Flash Comics #1 (January 1940) is the retroactive Earth-Two foundation but trades on its broader Golden Age key status (first Flash, first Hawkman, first Johnny Thunder) rather than as a specifically Earth-Two key.

Justice League of America #21 (August 1963, the first JLA / JSA crossover) is the second-tier multiverse-significance Silver Age key. CGC 9.4 trades in the four-figure range. The cover by Mike Sekowsky is one of the most-recognized Silver Age JLA covers and is a foundational image of the multiverse framework’s storytelling potential.

Frequently asked questions

The questions readers and collectors ask most.

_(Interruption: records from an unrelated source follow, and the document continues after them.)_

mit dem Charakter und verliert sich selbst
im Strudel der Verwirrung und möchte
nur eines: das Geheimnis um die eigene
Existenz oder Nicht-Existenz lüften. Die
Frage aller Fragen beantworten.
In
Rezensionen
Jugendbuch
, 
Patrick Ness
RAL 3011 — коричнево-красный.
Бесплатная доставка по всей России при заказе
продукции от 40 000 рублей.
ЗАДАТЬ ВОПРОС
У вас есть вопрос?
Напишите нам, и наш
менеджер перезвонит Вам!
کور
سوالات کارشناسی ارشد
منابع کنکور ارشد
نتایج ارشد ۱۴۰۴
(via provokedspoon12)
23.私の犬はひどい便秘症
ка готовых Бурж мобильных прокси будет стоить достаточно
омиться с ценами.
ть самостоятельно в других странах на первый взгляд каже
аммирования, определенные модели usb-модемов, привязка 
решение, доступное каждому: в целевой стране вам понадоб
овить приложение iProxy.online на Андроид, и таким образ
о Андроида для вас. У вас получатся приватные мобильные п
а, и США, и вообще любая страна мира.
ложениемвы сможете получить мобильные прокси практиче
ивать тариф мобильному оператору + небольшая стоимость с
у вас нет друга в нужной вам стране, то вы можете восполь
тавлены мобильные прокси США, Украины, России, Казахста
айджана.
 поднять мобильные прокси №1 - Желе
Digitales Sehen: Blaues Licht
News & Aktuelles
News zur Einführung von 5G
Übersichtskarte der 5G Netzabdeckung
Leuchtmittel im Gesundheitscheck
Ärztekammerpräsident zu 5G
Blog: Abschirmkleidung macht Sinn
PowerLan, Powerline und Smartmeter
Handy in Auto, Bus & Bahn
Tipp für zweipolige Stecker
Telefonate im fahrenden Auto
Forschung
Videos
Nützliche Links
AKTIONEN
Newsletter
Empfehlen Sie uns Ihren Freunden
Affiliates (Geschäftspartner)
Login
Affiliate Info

What is Earth-2's first appearance?

The Flash #123 (September 1961), Gardner Fox and Carmine Infantino. The 'Flash of Two Worlds' issue introduces the multiverse framework and establishes Earth-One and Earth-Two as the canonical names. Foundationally, Flash Comics #1 (January 1940) is the first appearance of the characters who would later be retroactively reclassified as Earth-Two. Different framings privilege different issues; collectors generally treat The Flash #123 as the canonical Earth-Two designation key.

Who lives on Earth-2?

DC's Golden Age heroes and their continuations: Jay Garrick (Flash), Alan Scott (Green Lantern), the original Hawkman (Carter Hall), Johnny Thunder, Doctor Fate, the Spectre, Sandman (Wesley Dodds), Wildcat, Hourman, Mister Terrific, the original Wonder Woman in some continuities, the Earth-Two Superman in pre-Crisis continuities, the original Atom (Al Pratt), and the broader Justice Society of America. The roster has shifted across DC's editorial regimes; the JSA framing has held across most of them.

Why are there two DCs?

Editorial decision to preserve DC's Golden Age character history when the Silver Age relaunches (Barry Allen Flash 1956, Hal Jordan Green Lantern 1959, etc.) introduced new versions of the same hero names. Gardner Fox's 1961 multiverse framework allowed Jay Garrick and Barry Allen to coexist on parallel Earths rather than requiring one to be retconned out of existence. The framework gave DC publishing flexibility (it could continue Golden Age stories for nostalgic readers while running Silver Age stories for new readers) and became one of the most distinctive structural features of DC continuity. Marvel's equivalent multiverse cataloging came much later.

Is Earth-2 the same as Earth-Two?

Almost, with continuity-reset complications. Earth-Two (with hyphen, 1961-1985) was the pre-Crisis Golden Age universe. Crisis on Infinite Earths (1985-1986) merged Earth-Two into post-Crisis New Earth. The Earth 2 (no hyphen) of the New 52 (2012-2015) was a different framework with younger characters and substantial reframing. The current Earth-2 (DC Rebirth onward) is a hybrid of pre-Crisis Earth-Two and New 52 Earth 2 elements. Specialists distinguish between these eras; casual readers often use the names interchangeably.